W zestawieniu z innymi mgławicami ta jest dość oryginalna, ponieważ w większości przypadków mają one bardziej okrągłe kształty. Tutaj mamy natomiast do czynienia z czymś zupełnie innym. Porównując zdjęcia tych skrzydeł, które zostały wykonane przez Kosmiczny Teleskop Hubble’a w 2009 i 2020 roku, astronomowie doszli do wniosku, że mają do czynienia ze zjawiskami kształtującymi tę strukturę. Naukowcy wykryli między innymi kilka dżetów, czyli wyrzutów materii wystrzeliwanej z ogromną prędkością.

Emisje te miały miejsce w okresie od 2300 do 900 lat temu i wyrzucały materię w kierunku krawędzi mgławicy z prędkością nawet 800 kilometrów na sekundę. Z kolei materia znajdująca się bliżej gwiazdy została wystrzelona z około dziesięciokrotnie niższą prędkością. W efekcie powstały złożone i asymetryczne struktury tworzące się na skrzydłach mgławicy.

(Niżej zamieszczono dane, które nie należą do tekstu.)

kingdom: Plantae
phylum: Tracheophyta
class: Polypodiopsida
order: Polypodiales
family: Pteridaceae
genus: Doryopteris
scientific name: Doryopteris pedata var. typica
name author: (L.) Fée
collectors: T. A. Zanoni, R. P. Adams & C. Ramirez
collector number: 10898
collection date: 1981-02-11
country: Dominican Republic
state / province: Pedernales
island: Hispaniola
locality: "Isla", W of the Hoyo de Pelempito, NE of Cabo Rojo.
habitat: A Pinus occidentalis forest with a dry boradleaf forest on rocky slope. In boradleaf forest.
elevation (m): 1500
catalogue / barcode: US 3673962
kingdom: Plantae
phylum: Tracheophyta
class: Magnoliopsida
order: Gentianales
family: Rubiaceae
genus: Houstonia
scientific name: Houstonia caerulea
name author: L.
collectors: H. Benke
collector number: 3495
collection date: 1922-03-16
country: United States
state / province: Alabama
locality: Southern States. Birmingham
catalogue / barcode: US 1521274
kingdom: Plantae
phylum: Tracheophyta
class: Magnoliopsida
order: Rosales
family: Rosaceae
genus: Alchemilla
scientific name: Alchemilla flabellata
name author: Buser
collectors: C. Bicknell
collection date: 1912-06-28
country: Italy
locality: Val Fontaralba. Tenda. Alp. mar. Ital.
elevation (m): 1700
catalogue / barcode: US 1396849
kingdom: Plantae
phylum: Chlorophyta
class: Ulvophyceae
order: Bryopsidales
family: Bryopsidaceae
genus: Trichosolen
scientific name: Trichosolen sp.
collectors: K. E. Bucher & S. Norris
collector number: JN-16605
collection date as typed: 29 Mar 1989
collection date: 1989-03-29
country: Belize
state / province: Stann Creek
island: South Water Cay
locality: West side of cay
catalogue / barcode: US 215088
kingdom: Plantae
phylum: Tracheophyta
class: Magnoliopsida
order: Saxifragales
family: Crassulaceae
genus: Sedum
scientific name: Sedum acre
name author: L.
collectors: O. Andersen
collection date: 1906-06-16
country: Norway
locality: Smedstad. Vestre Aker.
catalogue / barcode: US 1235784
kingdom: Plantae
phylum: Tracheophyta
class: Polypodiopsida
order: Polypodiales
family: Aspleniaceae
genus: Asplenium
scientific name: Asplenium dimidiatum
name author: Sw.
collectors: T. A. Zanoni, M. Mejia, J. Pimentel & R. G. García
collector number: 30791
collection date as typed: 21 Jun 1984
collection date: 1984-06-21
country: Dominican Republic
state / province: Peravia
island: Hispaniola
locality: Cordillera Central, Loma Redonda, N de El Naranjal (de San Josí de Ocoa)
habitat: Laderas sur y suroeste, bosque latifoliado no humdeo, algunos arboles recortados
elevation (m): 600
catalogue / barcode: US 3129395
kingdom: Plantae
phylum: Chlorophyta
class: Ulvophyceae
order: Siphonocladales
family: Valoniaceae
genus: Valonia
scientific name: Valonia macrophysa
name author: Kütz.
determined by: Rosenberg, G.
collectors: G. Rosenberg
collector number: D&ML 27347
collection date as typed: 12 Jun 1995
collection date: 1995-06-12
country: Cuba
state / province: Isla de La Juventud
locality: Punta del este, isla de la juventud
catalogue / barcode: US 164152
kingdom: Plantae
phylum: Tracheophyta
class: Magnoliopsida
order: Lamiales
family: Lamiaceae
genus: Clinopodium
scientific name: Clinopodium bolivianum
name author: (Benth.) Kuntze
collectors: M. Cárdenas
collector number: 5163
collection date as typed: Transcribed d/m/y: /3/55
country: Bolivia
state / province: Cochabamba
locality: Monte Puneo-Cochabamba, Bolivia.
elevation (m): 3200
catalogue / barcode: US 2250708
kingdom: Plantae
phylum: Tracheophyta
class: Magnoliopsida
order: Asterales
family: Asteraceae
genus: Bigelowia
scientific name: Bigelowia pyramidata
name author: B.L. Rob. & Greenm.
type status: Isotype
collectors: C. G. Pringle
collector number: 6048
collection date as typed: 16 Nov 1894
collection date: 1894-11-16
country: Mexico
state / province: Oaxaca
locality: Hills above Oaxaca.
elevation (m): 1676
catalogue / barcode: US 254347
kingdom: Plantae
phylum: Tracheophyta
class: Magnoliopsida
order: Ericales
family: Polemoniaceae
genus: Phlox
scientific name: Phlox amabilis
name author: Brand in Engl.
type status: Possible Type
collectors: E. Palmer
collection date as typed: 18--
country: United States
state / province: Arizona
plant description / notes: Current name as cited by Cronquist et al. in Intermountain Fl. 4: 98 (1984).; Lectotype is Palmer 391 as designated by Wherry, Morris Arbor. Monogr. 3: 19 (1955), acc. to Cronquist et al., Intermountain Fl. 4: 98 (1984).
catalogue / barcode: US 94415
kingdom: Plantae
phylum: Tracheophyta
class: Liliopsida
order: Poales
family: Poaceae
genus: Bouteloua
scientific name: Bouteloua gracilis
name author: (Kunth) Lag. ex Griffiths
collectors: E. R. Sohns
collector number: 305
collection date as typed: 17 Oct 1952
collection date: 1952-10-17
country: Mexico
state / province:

Czytaj też: Gwiazdy zachowują się wbrew przyjętym zasadom. To częstsze, niż sądziliśmy

Niecodzienny kształt, jaki przybrała mgławica NGC 6302 może być pokłosiem sytuacji, w której tamtejsza gwiazda zderzyła się z inną, tworzącą z nią układ podwójny. Alternatywny scenariusz zakłada, iż nie doszło do kolizji, lecz obiekt ten “podkradł” część gazu swojej towarzyszki, wytwarzając złożone pola magnetyczne, które ukształtowały charakterystyczne skrzydła mgławicy.